The final strategy is acceptance. That is the Everettian approach. The formalism of quantum mechanics, in this view, consists of quantum states as described above and nothing more, which evolve according to the usual Schrödinger equation and nothing more. The formalism predicts that there are many worlds, so we choose to accept that. This means that the part of reality we experience is an indescribably thin slice of the entire picture, but so be it. Our job as scientists is to formulate the best possible description of the world as it is, not to force the world to bend to our pre-conceptions.

Such brave declarations aren’t enough on their own, of course. The fierce austerity of EQM is attractive, but we still need to verify that its predictions map on to our empirical data. This raises questions that live squarely at the physics/philosophy boundary. Why does the quantum state branch into certain kinds of worlds (e.g., ones where cats are awake or ones where cats are asleep) and not others (where cats are in superpositions of both)? Why are the probabilities that we actually observe given by the Born Rule, which states that the probability equals the wave function squared? In what sense are there probabilities at all, if the theory is completely deterministic?

These are the serious issues for EQM, as opposed to the silly one that “there are just too many universes!” The “why those states?” problem has essentially been solved by the notion of pointer states — quantum states split along lines that are macroscopically robust, which are ultimately delineated by the actual laws of physics (the particles/fields/interactions of the real world). The probability question is trickier, but also (I think) solvable. Decision theory is one attractive approach, and Chip Sebens and I are advocating self-locating uncertainty as a friendly alternative. That’s the subject of a paper we just wrote, which I plan to talk about in a separate post.

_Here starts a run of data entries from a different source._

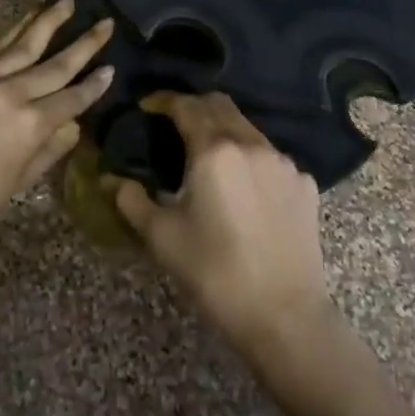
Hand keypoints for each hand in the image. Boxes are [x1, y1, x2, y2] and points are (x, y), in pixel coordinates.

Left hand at [0, 0, 113, 252]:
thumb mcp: (25, 177)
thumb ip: (53, 145)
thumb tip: (73, 122)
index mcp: (30, 124)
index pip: (72, 97)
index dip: (94, 85)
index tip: (112, 67)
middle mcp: (9, 92)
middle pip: (55, 64)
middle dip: (85, 43)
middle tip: (105, 23)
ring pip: (23, 43)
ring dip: (47, 20)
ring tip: (67, 2)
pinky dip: (13, 33)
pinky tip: (27, 20)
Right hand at [114, 92, 331, 355]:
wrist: (284, 315)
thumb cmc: (215, 273)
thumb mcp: (162, 237)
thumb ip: (131, 200)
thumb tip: (110, 180)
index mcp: (214, 151)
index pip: (186, 105)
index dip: (163, 100)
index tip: (148, 106)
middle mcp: (251, 144)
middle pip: (220, 105)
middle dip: (194, 106)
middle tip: (174, 123)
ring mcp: (283, 163)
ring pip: (248, 128)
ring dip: (223, 130)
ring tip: (208, 156)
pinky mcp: (304, 184)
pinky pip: (271, 157)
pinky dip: (250, 158)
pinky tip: (243, 187)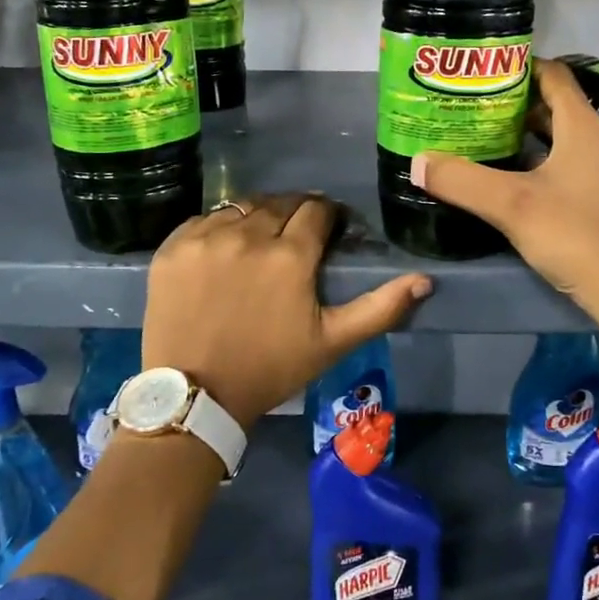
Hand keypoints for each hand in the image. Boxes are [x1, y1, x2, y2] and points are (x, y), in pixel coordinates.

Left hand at [142, 194, 432, 425]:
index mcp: (290, 255)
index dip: (328, 216)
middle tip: (296, 235)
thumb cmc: (271, 369)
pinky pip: (204, 220)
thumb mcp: (333, 342)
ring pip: (242, 207)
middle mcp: (248, 235)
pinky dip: (220, 227)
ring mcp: (206, 238)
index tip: (329, 229)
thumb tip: (425, 280)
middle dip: (295, 212)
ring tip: (260, 239)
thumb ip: (381, 308)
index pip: (317, 210)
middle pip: (280, 203)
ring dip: (258, 216)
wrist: (196, 396)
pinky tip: (224, 249)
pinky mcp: (173, 247)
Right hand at [412, 59, 598, 315]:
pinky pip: (562, 161)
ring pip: (557, 136)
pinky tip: (506, 174)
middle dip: (513, 101)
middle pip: (553, 105)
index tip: (481, 68)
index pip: (554, 75)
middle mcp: (596, 139)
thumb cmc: (573, 234)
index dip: (520, 66)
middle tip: (470, 103)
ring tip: (480, 133)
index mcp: (583, 126)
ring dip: (523, 132)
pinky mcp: (597, 195)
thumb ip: (462, 180)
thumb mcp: (510, 204)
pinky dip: (534, 158)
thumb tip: (417, 162)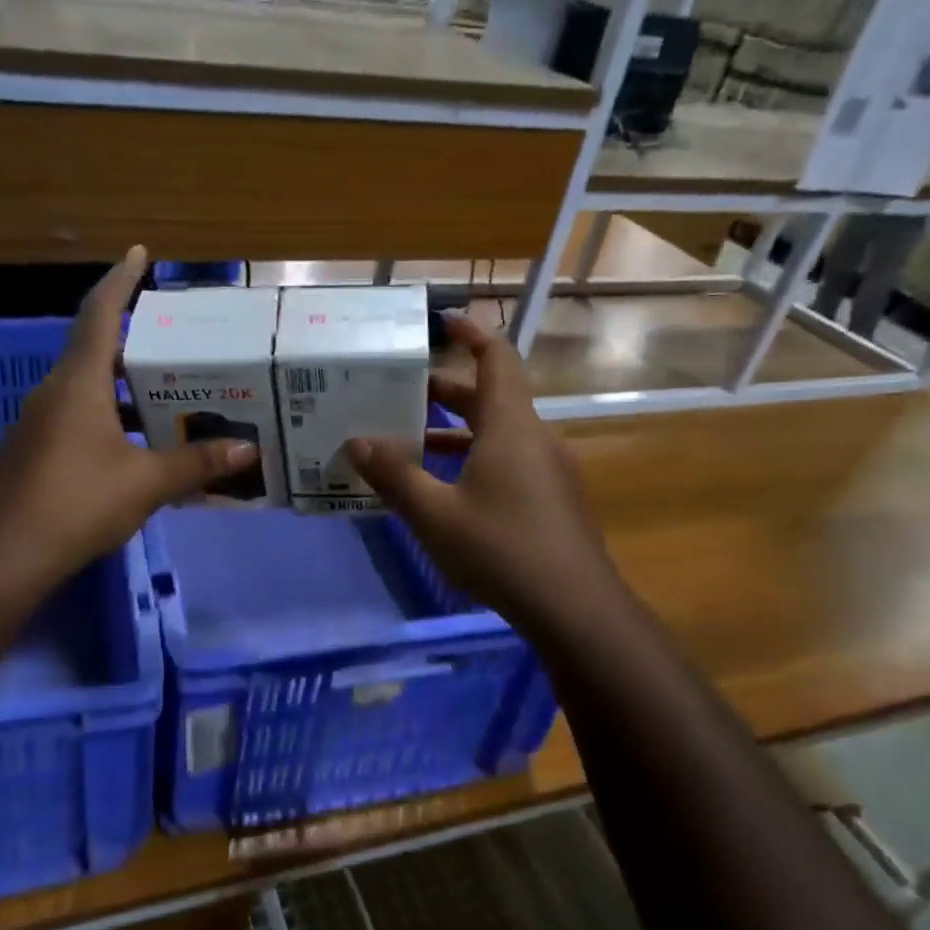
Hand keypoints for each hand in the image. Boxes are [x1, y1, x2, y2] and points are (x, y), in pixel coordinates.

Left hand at [0, 247, 257, 592]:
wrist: (10, 554)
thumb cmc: (80, 502)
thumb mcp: (148, 482)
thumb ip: (197, 463)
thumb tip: (247, 450)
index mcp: (79, 383)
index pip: (101, 314)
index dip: (120, 280)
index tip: (137, 253)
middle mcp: (53, 392)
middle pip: (93, 349)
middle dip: (131, 338)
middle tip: (171, 339)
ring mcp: (36, 422)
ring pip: (83, 387)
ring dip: (119, 384)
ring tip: (161, 392)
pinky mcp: (31, 451)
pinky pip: (73, 416)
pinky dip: (104, 414)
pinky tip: (130, 442)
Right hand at [344, 314, 617, 632]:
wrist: (573, 607)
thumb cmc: (500, 548)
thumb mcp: (434, 514)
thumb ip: (395, 475)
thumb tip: (356, 442)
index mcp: (511, 426)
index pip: (497, 359)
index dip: (472, 335)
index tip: (443, 323)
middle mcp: (535, 437)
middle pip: (492, 397)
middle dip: (447, 392)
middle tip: (402, 393)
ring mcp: (550, 469)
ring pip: (500, 433)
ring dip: (458, 432)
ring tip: (412, 443)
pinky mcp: (553, 498)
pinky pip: (510, 461)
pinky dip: (476, 459)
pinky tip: (447, 489)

There are other silly objections to EQM, of course. The most popular is probably the complaint that it’s not falsifiable. That truly makes no sense. It’s trivial to falsify EQM — just do an experiment that violates the Schrödinger equation or the principle of superposition, which are the only things the theory assumes. Witness a dynamical collapse, or find a hidden variable. Of course we don’t see the other worlds directly, but — in case we haven’t yet driven home the point loudly enough — those other worlds are not added on to the theory. They come out automatically if you believe in quantum mechanics. If you have a physically distinguishable alternative, by all means suggest it — the experimenters would love to hear about it. (And true alternatives, like GRW and Bohmian mechanics, are indeed experimentally distinguishable.)

Sadly, most people who object to EQM do so for the silly reasons, not for the serious ones. But even given the real challenges of the preferred-basis issue and the probability issue, I think EQM is way ahead of any proposed alternative. It takes at face value the minimal conceptual apparatus necessary to account for the world we see, and by doing so it fits all the data we have ever collected. What more do you want from a theory than that?